▸ **WHAT TO PRODUCE**:
Print the records below once again, exactly as they were given.

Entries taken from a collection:
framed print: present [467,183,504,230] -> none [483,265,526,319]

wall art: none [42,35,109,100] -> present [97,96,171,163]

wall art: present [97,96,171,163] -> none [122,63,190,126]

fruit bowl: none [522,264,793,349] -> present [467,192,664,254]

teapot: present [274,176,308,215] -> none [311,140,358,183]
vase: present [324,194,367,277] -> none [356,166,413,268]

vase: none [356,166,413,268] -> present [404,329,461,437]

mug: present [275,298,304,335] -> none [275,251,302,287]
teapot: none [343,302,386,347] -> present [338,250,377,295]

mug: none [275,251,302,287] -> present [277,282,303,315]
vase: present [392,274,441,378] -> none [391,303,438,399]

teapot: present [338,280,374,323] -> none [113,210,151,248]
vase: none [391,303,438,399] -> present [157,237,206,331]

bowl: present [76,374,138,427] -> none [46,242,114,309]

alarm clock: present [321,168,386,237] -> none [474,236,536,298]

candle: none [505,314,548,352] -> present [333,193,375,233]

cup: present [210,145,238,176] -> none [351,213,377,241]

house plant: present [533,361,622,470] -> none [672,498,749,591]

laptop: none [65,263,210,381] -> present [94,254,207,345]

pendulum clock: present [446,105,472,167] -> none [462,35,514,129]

▸ **EXERCISE SOLUTION**:
framed print: present [467,183,504,230] -> none [483,265,526,319]

wall art: none [42,35,109,100] -> present [97,96,171,163]

wall art: present [97,96,171,163] -> none [122,63,190,126]

fruit bowl: none [522,264,793,349] -> present [467,192,664,254]

teapot: present [274,176,308,215] -> none [311,140,358,183]
vase: present [324,194,367,277] -> none [356,166,413,268]

vase: none [356,166,413,268] -> present [404,329,461,437]

mug: present [275,298,304,335] -> none [275,251,302,287]
teapot: none [343,302,386,347] -> present [338,250,377,295]

mug: none [275,251,302,287] -> present [277,282,303,315]
vase: present [392,274,441,378] -> none [391,303,438,399]

teapot: present [338,280,374,323] -> none [113,210,151,248]
vase: none [391,303,438,399] -> present [157,237,206,331]

bowl: present [76,374,138,427] -> none [46,242,114,309]

alarm clock: present [321,168,386,237] -> none [474,236,536,298]

candle: none [505,314,548,352] -> present [333,193,375,233]

cup: present [210,145,238,176] -> none [351,213,377,241]

house plant: present [533,361,622,470] -> none [672,498,749,591]

laptop: none [65,263,210,381] -> present [94,254,207,345]

pendulum clock: present [446,105,472,167] -> none [462,35,514,129]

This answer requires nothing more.